Remote Desktop beveiligen met Remote Credential Guard in Windows 10
Voor de meeste systeembeheerders is Remote Desktop een van de meest gebruikte functies in Windows. Hoe goed het ook is, elke keer dat u de optie "Zorg ervoor dat u deze pc vertrouwt" selecteert, loopt u het risico uw machine in gevaar te brengen door uw externe bureaubladreferenties te onthullen. Dit geldt met name als het externe systeem onbekend voor u is of als het op de een of andere manier is geïnfecteerd.

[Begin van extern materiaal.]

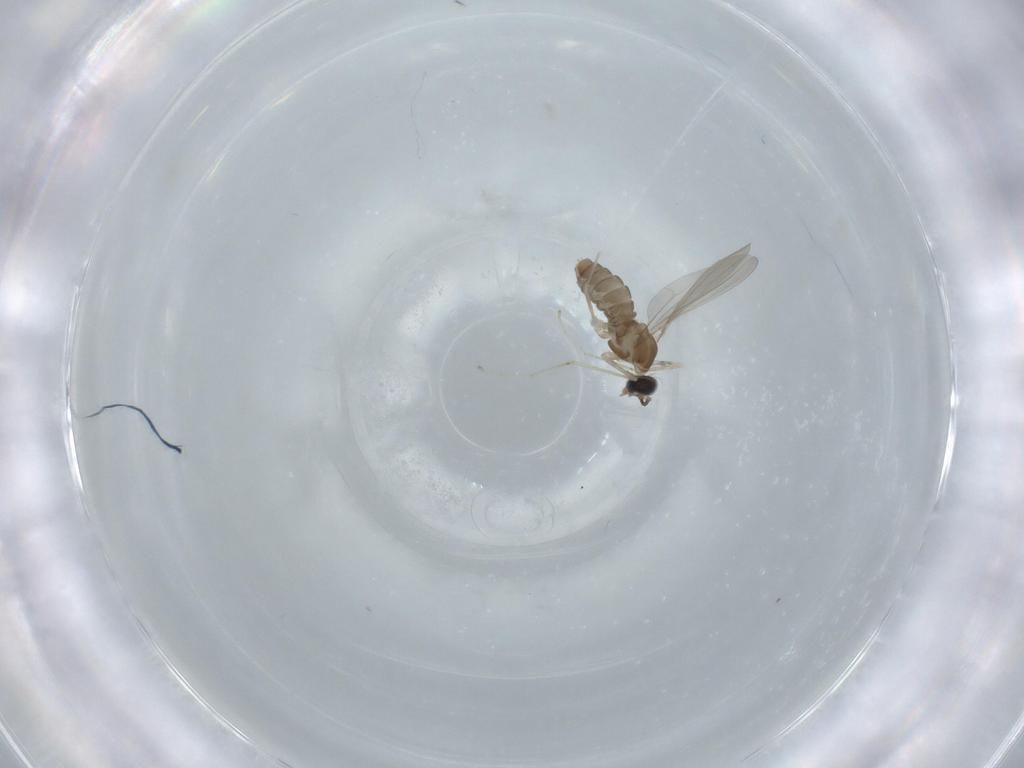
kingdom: Animalia
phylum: Arthropoda
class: Insecta
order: Diptera
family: Cecidomyiidae
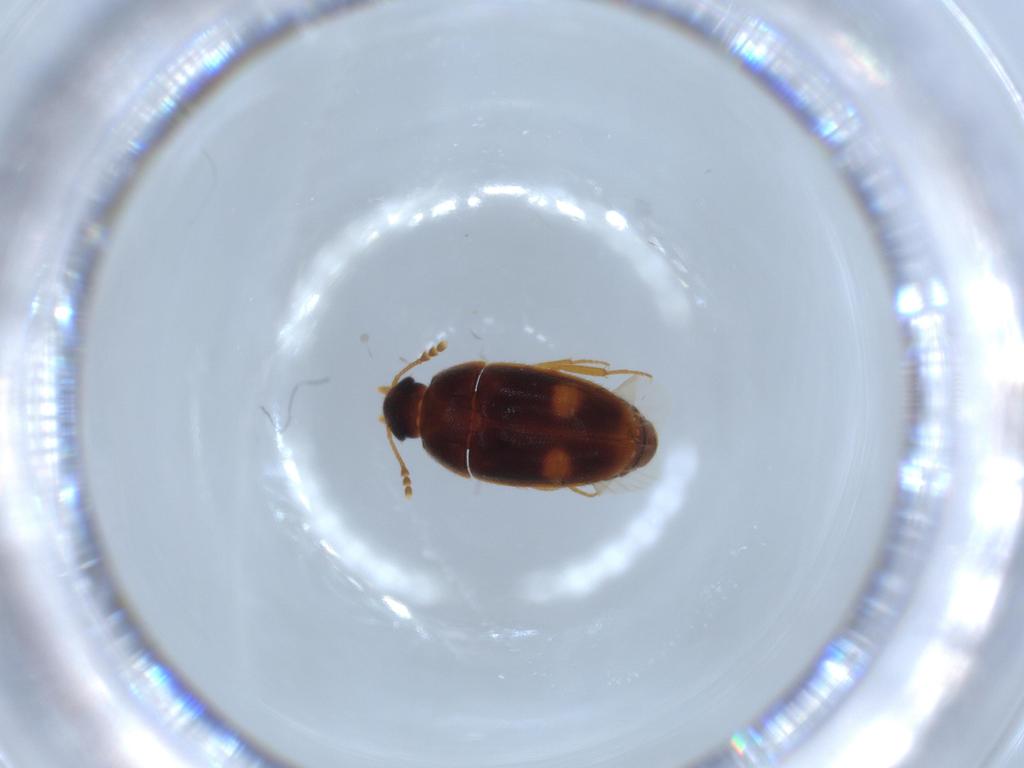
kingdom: Animalia
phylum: Arthropoda
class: Insecta
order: Coleoptera
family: Scraptiidae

Om dit te elimineren introduceerde Microsoft de Remote Credential Guard-functie. Wanneer u deze functie inschakelt, kan Windows uw inloggegevens beschermen door de Kerberos-aanvragen op de juiste manier om te leiden naar het systeem dat daarom vraagt. U kunt als volgt eenvoudig de functie Remote Credential Guard inschakelen om het externe bureaublad in Windows 10 te beveiligen.
Schakel Remote Credential Gaurd uit Groepsbeleid in
Het gebruik van de Windows Group Policy Editor om externe identificatiebeveiliging in te schakelen is een van de gemakkelijkste manieren. Zoek om te beginnen naar gpedit.msc
en druk op de knop Enter.
De bovenstaande actie opent de Windows Group Policy Editor. Navigeer hier in het linkerdeelvenster naar de locatie "Computerconfiguratie -> Beheersjablonen -> Systeem -> Delegatie van referenties".
Zoek het beleid "Beperk overdracht van referenties naar externe servers" en dubbelklik erop.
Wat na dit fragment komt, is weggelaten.